そこには、勝ち誇った笑みを浮かべながら右手を開き、その中にある銀貨を見せつける永作が立っていた。


「ね?俺、嘘なんて吐いて無かったでしょ?」


「有り得ないっ!?一体いつ!?どのタイミングでそれを!?」


創世神の目を欺いて偽物をアルフディネアに掴ませた。

一体どんな手を使えばそんな事が可能だと言うのだろう……。

その答えを永作は話し始めた。


「俺はね、常日頃からマジックに利用出来そうな物は肌身離さずに持ち歩いているんですよ。そのおやつのコインもそうです。……いつでも誰かを楽しませられるようにね」


「…………」


「すり替えたタイミングですけど……デュークが本物の銀貨を投げて寄越した時ですよ。あの時、アルフディネアさんには……俺は上手く銀貨をキャッチ出来ずに手で弾いてしまって、床に落としてしまったように見えていたでしょうね」


アルフディネアは頷いた。


「でもそれは違います。
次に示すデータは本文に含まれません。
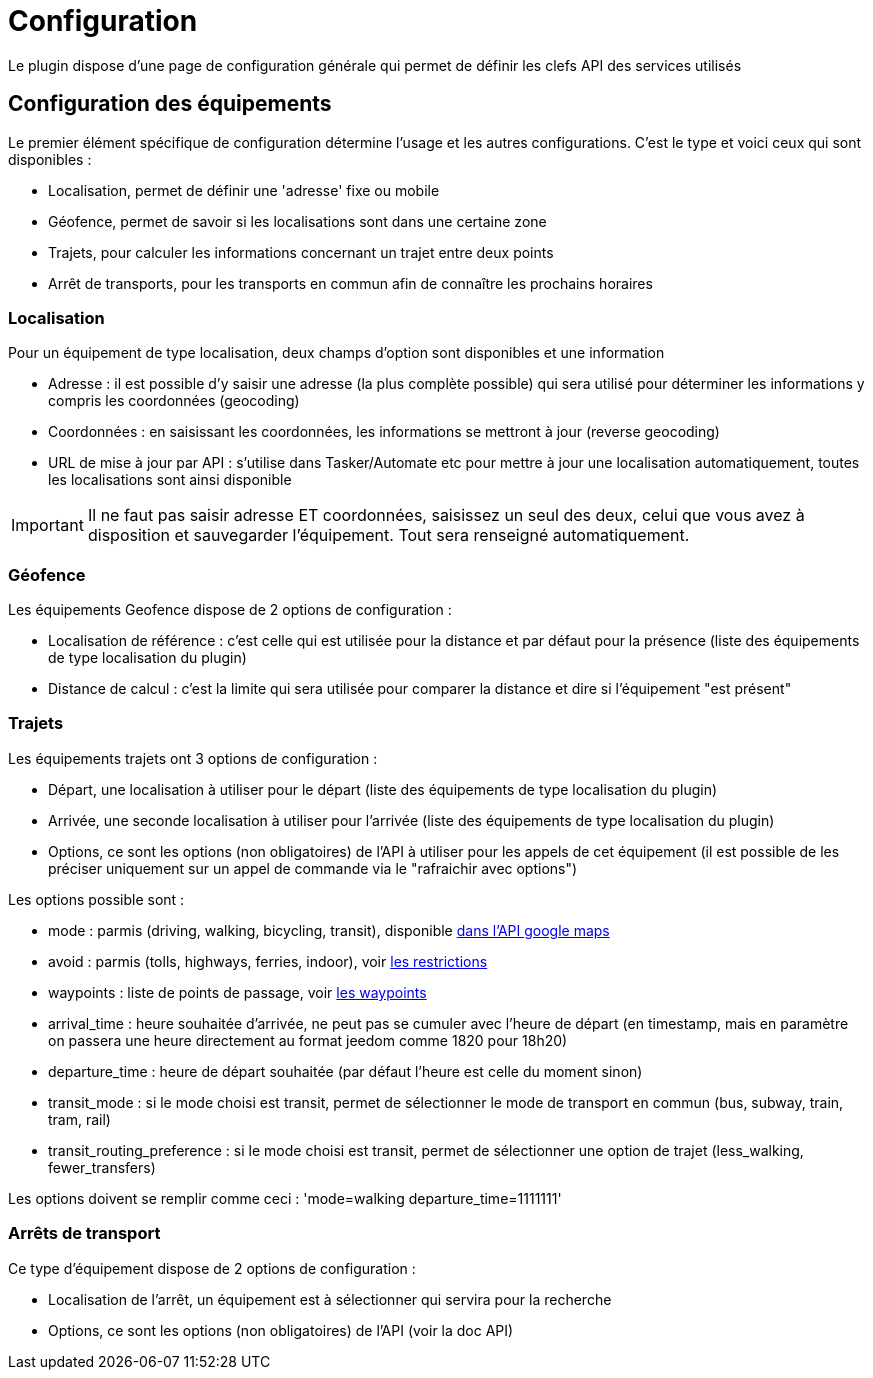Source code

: = Configuration

Le plugin dispose d'une page de configuration générale qui permet de définir les clefs API des services utilisés

== Configuration des équipements

Le premier élément spécifique de configuration détermine l'usage et les autres configurations. C'est le type et voici ceux qui sont disponibles :

  - Localisation, permet de définir une 'adresse' fixe ou mobile

  - Géofence, permet de savoir si les localisations sont dans une certaine zone

  - Trajets, pour calculer les informations concernant un trajet entre deux points

  - Arrêt de transports, pour les transports en commun afin de connaître les prochains horaires

=== Localisation

Pour un équipement de type localisation, deux champs d'option sont disponibles et une information

  - Adresse : il est possible d'y saisir une adresse (la plus complète possible) qui sera utilisé pour déterminer les informations y compris les coordonnées (geocoding)

  - Coordonnées : en saisissant les coordonnées, les informations se mettront à jour (reverse geocoding)

  - URL de mise à jour par API : s'utilise dans Tasker/Automate etc pour mettre à jour une localisation automatiquement, toutes les localisations sont ainsi disponible

[IMPORTANT]
Il ne faut pas saisir adresse ET coordonnées, saisissez un seul des deux, celui que vous avez à disposition et sauvegarder l'équipement. Tout sera renseigné automatiquement.

=== Géofence

Les équipements Geofence dispose de 2 options de configuration :

  - Localisation de référence : c'est celle qui est utilisée pour la distance et par défaut pour la présence (liste des équipements de type localisation du plugin)

  - Distance de calcul : c'est la limite qui sera utilisée pour comparer la distance et dire si l'équipement "est présent"

=== Trajets

Les équipements trajets ont 3 options de configuration :

  - Départ, une localisation à utiliser pour le départ (liste des équipements de type localisation du plugin)

  - Arrivée, une seconde localisation à utiliser pour l'arrivée (liste des équipements de type localisation du plugin)

  - Options, ce sont les options (non obligatoires) de l'API à utiliser pour les appels de cet équipement (il est possible de les préciser uniquement sur un appel de commande via le "rafraichir avec options")

Les options possible sont :

  - mode : parmis (driving, walking, bicycling, transit), disponible link:https://developers.google.com/maps/documentation/directions/intro#TravelModes[dans l'API google maps]

  - avoid : parmis (tolls, highways, ferries, indoor), voir link:https://developers.google.com/maps/documentation/directions/intro#Restrictions[les restrictions]

  - waypoints : liste de points de passage, voir link:https://developers.google.com/maps/documentation/directions/intro#Waypoints[les waypoints]

  - arrival_time : heure souhaitée d'arrivée, ne peut pas se cumuler avec l'heure de départ (en timestamp, mais en paramètre on passera une heure directement au format jeedom comme 1820 pour 18h20)

  - departure_time : heure de départ souhaitée (par défaut l'heure est celle du moment sinon)

  - transit_mode : si le mode choisi est transit, permet de sélectionner le mode de transport en commun (bus, subway, train, tram, rail)

  - transit_routing_preference : si le mode choisi est transit, permet de sélectionner une option de trajet (less_walking, fewer_transfers)

Les options doivent se remplir comme ceci : 'mode=walking departure_time=1111111'

=== Arrêts de transport

Ce type d'équipement dispose de 2 options de configuration :

  - Localisation de l'arrêt, un équipement est à sélectionner qui servira pour la recherche

  - Options, ce sont les options (non obligatoires) de l'API (voir la doc API)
本当はキャッチ出来ていました。あたかも失敗したように見せかけて、俺は偽物を床に落とし、そっちをアルフディネアさんには手渡しました。そして、勝負が始まった時に俺はアルフディネアさんには見えないように偽物の銀貨をポケットに入れた。……本物の銀貨は最初からずーっと右手に握っておいたまま……ね」


それが今回のタネですよ。


そう言い放った永作に今度はアルフディネアが冷や汗をかいていた。

都合良く偽物を持っていた幸運か、もしくは度が過ぎた常日頃からの準備。

そして、咄嗟の偶然の出来事を利用した仕掛け。


その全てを使って見事自分を欺いてみせた永作という人間には、舌を巻いて驚くしかなかった。


「こんな人間が……この世にいるなんて……ね」


これが圧倒されるという事なのか。

デュークは、自らが望んでいた想像を越えた結果に興奮して動けずにいたアルフディネアに対して、一言告げる。


「お前の負けだ……バカ女」


「…………えぇ。どうやらそうみたいね」


バカ女と呼ばれ、そう返したアルフディネアだったが、不思議とこの瞬間だけは腹が立たなかった。

むしろ清々しい気分でもあり、デュークから見た今のアルフディネアは爽やかな微笑みを浮かべていた。




アルフディネア「……もぐもぐ。……このチョコ普通に美味しいじゃない♪」


創世神のお墨付きを貰ったコインチョコ。

天界ではしばらくの間、そのコインチョコがお茶請けとして大流行する事となるのだった。